The problem: The string "already" may appear in lines of the listing. Report each line where it does.

Records provided:
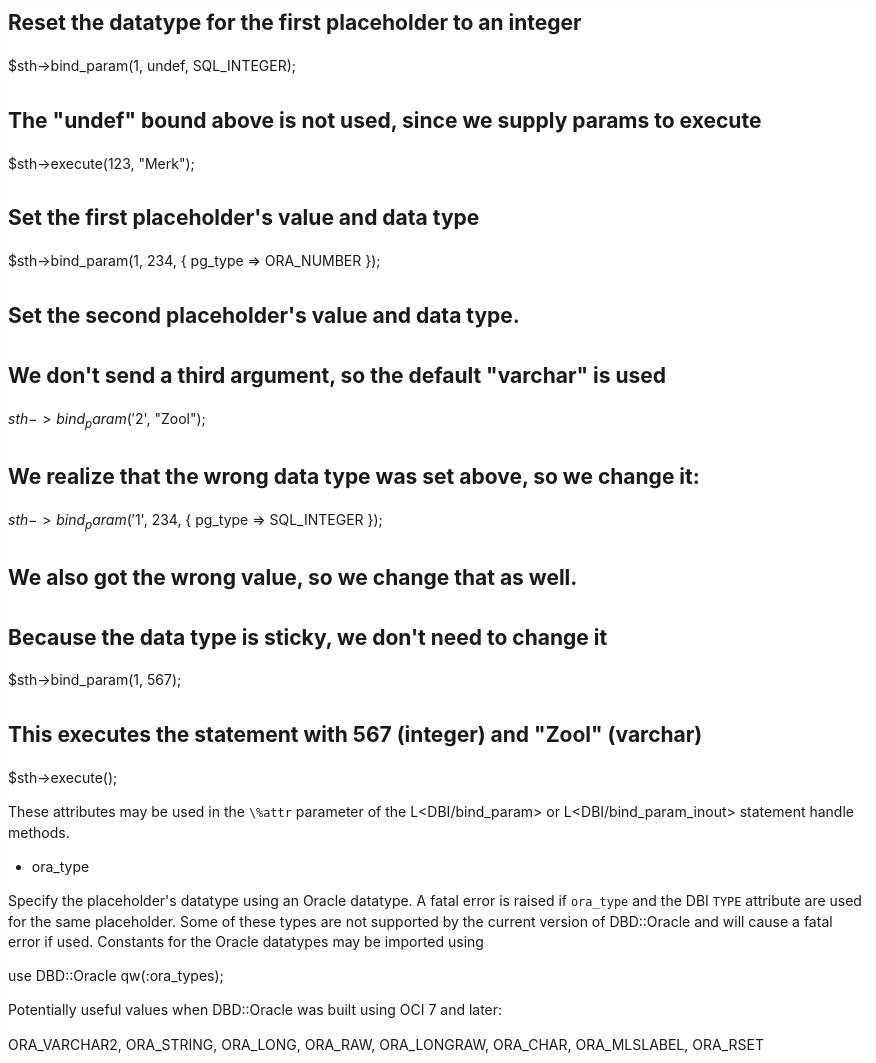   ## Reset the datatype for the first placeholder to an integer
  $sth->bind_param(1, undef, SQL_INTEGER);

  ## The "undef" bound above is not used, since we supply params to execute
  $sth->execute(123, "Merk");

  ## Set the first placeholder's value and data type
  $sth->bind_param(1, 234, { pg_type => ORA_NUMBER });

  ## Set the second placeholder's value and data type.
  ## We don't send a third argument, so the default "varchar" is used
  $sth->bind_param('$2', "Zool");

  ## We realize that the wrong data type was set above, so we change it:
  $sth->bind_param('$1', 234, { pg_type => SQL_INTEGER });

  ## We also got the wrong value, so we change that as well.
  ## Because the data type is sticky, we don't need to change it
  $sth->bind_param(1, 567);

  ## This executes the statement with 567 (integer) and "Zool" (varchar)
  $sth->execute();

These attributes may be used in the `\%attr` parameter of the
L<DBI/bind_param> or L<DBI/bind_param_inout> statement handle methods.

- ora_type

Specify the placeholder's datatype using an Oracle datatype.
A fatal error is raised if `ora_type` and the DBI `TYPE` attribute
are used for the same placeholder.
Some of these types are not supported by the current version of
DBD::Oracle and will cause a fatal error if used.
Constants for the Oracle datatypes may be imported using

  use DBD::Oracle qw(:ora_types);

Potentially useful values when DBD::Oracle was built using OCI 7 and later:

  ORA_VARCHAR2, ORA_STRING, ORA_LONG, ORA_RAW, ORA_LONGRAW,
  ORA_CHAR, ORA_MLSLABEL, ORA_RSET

==

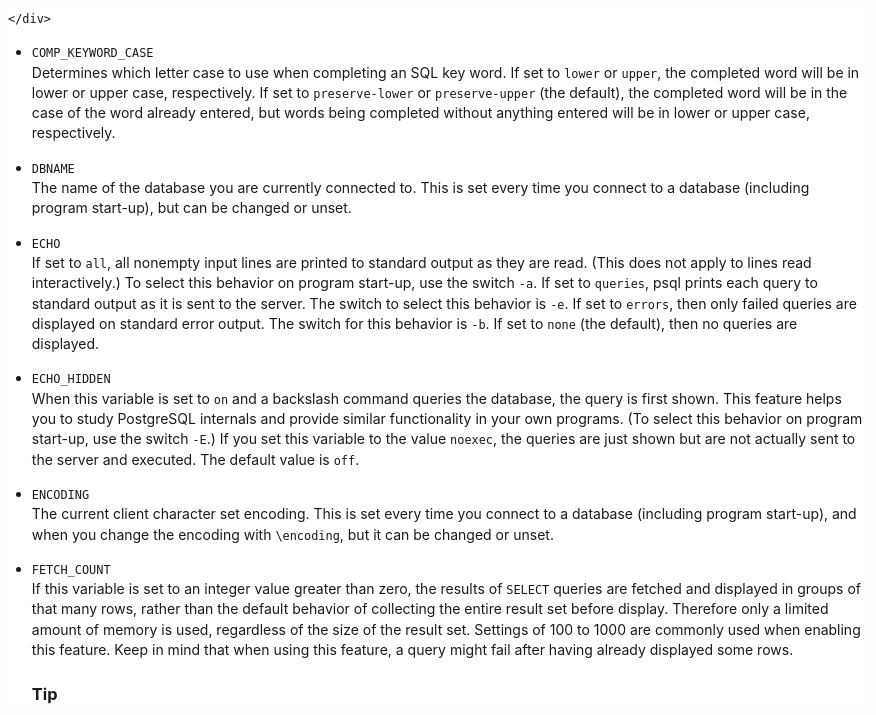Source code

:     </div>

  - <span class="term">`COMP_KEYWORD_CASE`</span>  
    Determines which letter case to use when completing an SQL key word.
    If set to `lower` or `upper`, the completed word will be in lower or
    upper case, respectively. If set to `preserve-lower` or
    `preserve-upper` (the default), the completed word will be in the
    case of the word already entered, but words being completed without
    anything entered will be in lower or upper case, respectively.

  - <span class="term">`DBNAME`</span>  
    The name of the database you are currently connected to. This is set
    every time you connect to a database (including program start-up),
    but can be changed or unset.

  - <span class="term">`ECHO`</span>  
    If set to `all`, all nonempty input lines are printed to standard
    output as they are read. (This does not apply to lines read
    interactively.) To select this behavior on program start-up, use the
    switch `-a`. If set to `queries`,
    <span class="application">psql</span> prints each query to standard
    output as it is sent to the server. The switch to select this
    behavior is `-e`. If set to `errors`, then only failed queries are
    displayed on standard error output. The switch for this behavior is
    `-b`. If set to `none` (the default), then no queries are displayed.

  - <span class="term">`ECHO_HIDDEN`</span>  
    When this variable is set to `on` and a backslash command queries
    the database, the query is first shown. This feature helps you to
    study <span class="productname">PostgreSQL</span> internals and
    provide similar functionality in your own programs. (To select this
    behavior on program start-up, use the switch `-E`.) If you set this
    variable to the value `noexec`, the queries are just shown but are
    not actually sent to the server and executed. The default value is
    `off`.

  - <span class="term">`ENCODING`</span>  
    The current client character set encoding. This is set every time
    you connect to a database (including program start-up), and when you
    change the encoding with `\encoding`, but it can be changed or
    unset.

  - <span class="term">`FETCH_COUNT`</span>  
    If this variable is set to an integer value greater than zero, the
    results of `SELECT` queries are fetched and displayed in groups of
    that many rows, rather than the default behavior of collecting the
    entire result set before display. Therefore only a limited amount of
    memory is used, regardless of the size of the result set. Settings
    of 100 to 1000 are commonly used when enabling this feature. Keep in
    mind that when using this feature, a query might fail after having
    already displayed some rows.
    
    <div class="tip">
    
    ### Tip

Exercise answer:
    case of the word already entered, but words being completed without
    already displayed some rows.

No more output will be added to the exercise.